AI Development

OpenAI's tax agents show why AI automation needs a feedback loop

OpenAI's Tax AI pilot with Codex is less a story about automated tax prep and more a lesson in production AI: agents improve when practitioner corrections become structured evidence, evals, and guarded releases.

Sean McLellan

Lead Architect & Founder

May 27, 20268 min read

The most useful lesson from OpenAI's new tax-agent writeup is not that AI can help prepare tax returns.

It is that production AI agents get better when the surrounding workflow is designed to learn.

In its May 27, 2026 engineering post, "Building self-improving tax agents with Codex", OpenAI describes Tax AI, a system co-developed with Thrive Holdings for Crete, a network of more than 30 accounting firms. The pilot covered 7,000 tax returns during tax season and reportedly saved practitioners roughly one-third of prep time, drafted returns with up to 97% accuracy, and increased throughput by about 50%.

Those numbers are attention-grabbing. But the more important part is the operating model behind them.

Tax AI improved because practitioner corrections did not disappear into Slack threads, support tickets, or vague "the model got this wrong" notes. The workflow preserved evidence. Engineers could turn that evidence into evals. Codex could help convert production signals into scoped product and engineering improvements. Changes could be tested before they reached the next batch of work.

That pattern matters far beyond accounting.
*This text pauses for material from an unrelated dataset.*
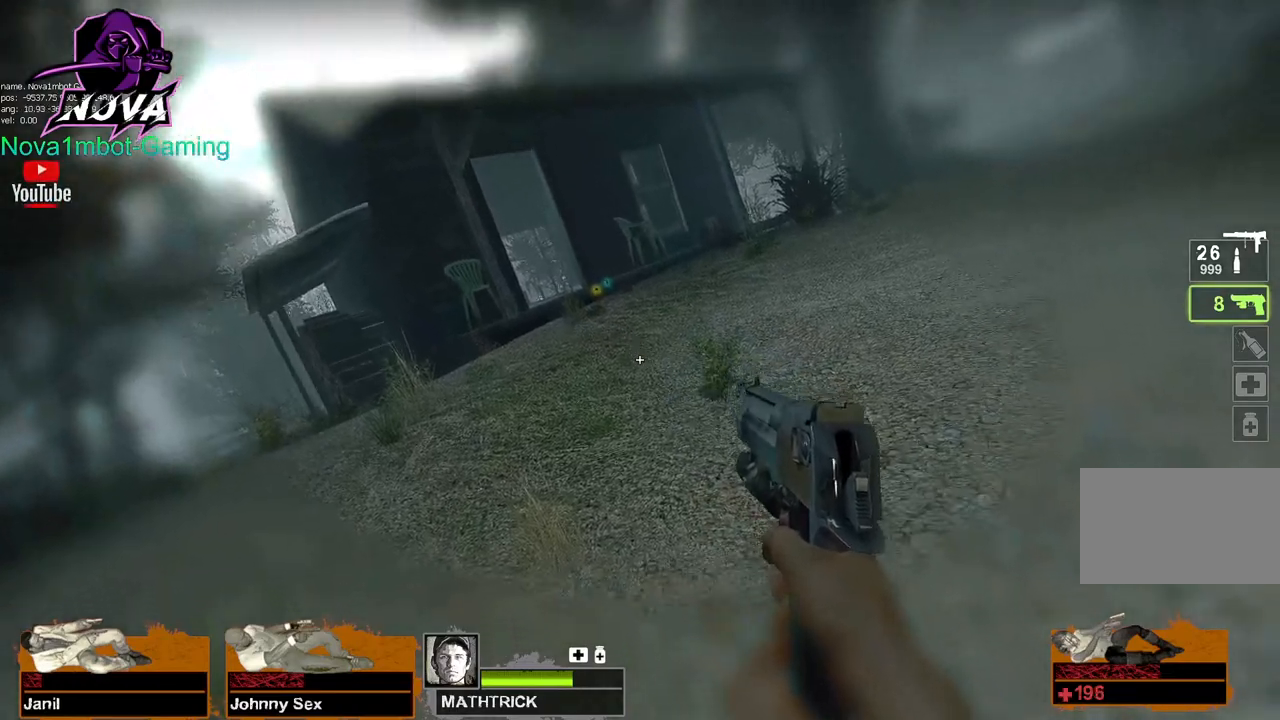
{"keys": [], "mouse": [], "events": []}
If your business handles documents, forms, approvals, exceptions, compliance checks, reporting, or customer records, the same lesson applies: AI workflow automation needs a feedback loop before it needs a bigger demo.

What OpenAI built

OpenAI and Thrive Holdings built Tax AI for Crete accountants working across a wide range of filings and source documents.

The target workflows included 1040 and 1041 returns, along with common forms and schedules such as W-2s, 1099s, K-1s, Schedule E rental income, Schedule C, and Schedule A. OpenAI notes that for medium- to large-complexity filings, data entry alone can take up to eight hours per return.

That is exactly the kind of work where AI agents look promising on paper:

many documents
repeated extraction and mapping tasks
messy inputs
prior-year records
emails, spreadsheets, and notes
high seasonal pressure
expensive human review time
real consequences when details are wrong

Tax AI was not presented as a fully autonomous replacement for accountants. It drafted returns, handled parts of the preparation workflow, and learned from practitioner review.

That distinction matters. In serious business process automation, the goal is rarely "remove the expert." The better goal is to give the expert a cleaner draft, better evidence, fewer repetitive steps, and a reliable way to teach the system when it misses.

Why the accuracy curve matters

The most revealing part of OpenAI's post is the improvement curve.

OpenAI measured accuracy by the share of scored returns that reached different levels of correct field completion. At launch:

25.13% of scored returns reached at least 75% field completion
1.26% reached at least 90%
0.01% were 100% field complete

By week 6:

86.24% reached at least 75% field completion
59.77% reached at least 90%
9.50% were 100% field complete

OpenAI also listed a mid-year target or projection of:

98% reaching at least 75% field completion
90% reaching at least 90%
50% reaching 100%

That curve is the point.

A brittle AI pilot often looks impressive in a controlled demo, then stalls in production. The team finds edge cases, argues about whether they are model problems or workflow problems, patches a few prompts, and slowly loses confidence.

OpenAI's Tax AI story shows a different path. The first version was incomplete. Real users found the gaps. The product captured enough context to understand those gaps. The engineering system turned recurring issues into eval-backed changes. Accuracy improved over weeks.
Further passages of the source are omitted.